*AIM OF THE TASK*.
Rewrite the items below, changing every "Aons" to "glyphs" and keeping everything else the same. Leave the pictures out of your answer.

*EXERCISE INPUTS*.
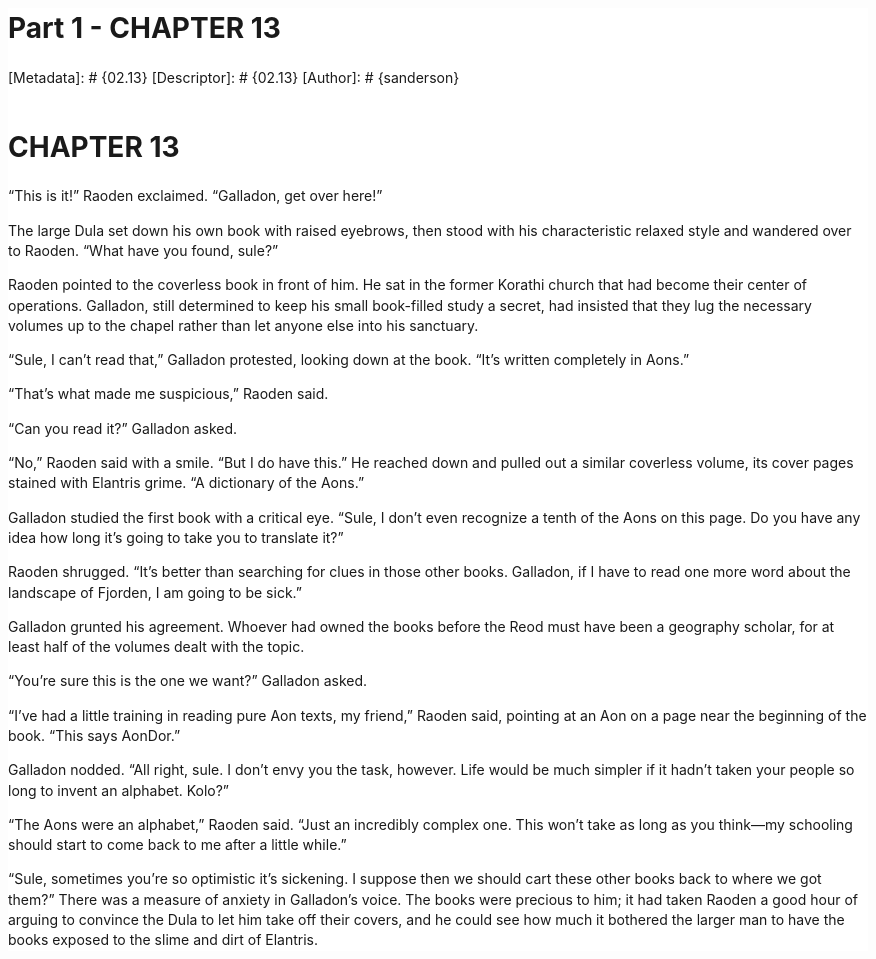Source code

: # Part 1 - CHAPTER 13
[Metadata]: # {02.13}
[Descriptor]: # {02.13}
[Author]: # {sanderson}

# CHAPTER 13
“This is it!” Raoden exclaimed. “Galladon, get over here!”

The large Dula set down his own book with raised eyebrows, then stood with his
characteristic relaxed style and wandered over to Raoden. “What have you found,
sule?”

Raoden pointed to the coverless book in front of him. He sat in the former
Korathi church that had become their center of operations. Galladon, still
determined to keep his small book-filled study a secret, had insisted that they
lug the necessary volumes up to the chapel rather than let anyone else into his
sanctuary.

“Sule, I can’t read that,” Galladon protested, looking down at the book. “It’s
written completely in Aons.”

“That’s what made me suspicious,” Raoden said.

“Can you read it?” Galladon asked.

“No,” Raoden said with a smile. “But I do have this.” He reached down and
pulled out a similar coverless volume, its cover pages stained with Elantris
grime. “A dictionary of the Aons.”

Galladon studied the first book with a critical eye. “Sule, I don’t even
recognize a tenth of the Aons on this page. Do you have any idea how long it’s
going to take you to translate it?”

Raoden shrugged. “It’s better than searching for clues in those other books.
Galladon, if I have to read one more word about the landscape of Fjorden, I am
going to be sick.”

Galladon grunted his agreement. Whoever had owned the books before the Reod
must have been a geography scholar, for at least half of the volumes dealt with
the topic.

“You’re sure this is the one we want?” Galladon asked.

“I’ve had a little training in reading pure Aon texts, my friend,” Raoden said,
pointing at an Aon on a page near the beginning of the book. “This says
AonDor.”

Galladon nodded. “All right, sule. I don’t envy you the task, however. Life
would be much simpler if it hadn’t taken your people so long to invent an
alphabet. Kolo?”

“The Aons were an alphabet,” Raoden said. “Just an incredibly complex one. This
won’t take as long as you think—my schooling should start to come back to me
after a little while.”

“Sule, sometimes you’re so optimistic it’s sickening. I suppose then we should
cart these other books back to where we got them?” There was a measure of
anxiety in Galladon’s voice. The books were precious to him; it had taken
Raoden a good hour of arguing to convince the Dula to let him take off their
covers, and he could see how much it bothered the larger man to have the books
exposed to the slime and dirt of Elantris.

*RESPONSE TO THE TASK*.
Source code

: # Part 1 - CHAPTER 13
[Metadata]: # {02.13}
[Descriptor]: # {02.13}
[Author]: # {sanderson}

# CHAPTER 13
“This is it!” Raoden exclaimed. “Galladon, get over here!”

The large Dula set down his own book with raised eyebrows, then stood with his
characteristic relaxed style and wandered over to Raoden. “What have you found,
sule?”

Raoden pointed to the coverless book in front of him. He sat in the former
Korathi church that had become their center of operations. Galladon, still
determined to keep his small book-filled study a secret, had insisted that they
lug the necessary volumes up to the chapel rather than let anyone else into his
sanctuary.

“Sule, I can’t read that,” Galladon protested, looking down at the book. “It’s
written completely in glyphs.”

“That’s what made me suspicious,” Raoden said.

“Can you read it?” Galladon asked.

“No,” Raoden said with a smile. “But I do have this.” He reached down and
pulled out a similar coverless volume, its cover pages stained with Elantris
grime. “A dictionary of the glyphs.”

Galladon studied the first book with a critical eye. “Sule, I don’t even
recognize a tenth of the glyphs on this page. Do you have any idea how long it’s
going to take you to translate it?”

Raoden shrugged. “It’s better than searching for clues in those other books.
Galladon, if I have to read one more word about the landscape of Fjorden, I am
going to be sick.”

Galladon grunted his agreement. Whoever had owned the books before the Reod
must have been a geography scholar, for at least half of the volumes dealt with
the topic.

“You’re sure this is the one we want?” Galladon asked.

“I’ve had a little training in reading pure Aon texts, my friend,” Raoden said,
pointing at an Aon on a page near the beginning of the book. “This says
AonDor.”

Galladon nodded. “All right, sule. I don’t envy you the task, however. Life
would be much simpler if it hadn’t taken your people so long to invent an
alphabet. Kolo?”

“The glyphs were an alphabet,” Raoden said. “Just an incredibly complex one. This
won’t take as long as you think—my schooling should start to come back to me
after a little while.”

“Sule, sometimes you’re so optimistic it’s sickening. I suppose then we should
cart these other books back to where we got them?” There was a measure of
anxiety in Galladon’s voice. The books were precious to him; it had taken
Raoden a good hour of arguing to convince the Dula to let him take off their
covers, and he could see how much it bothered the larger man to have the books
exposed to the slime and dirt of Elantris.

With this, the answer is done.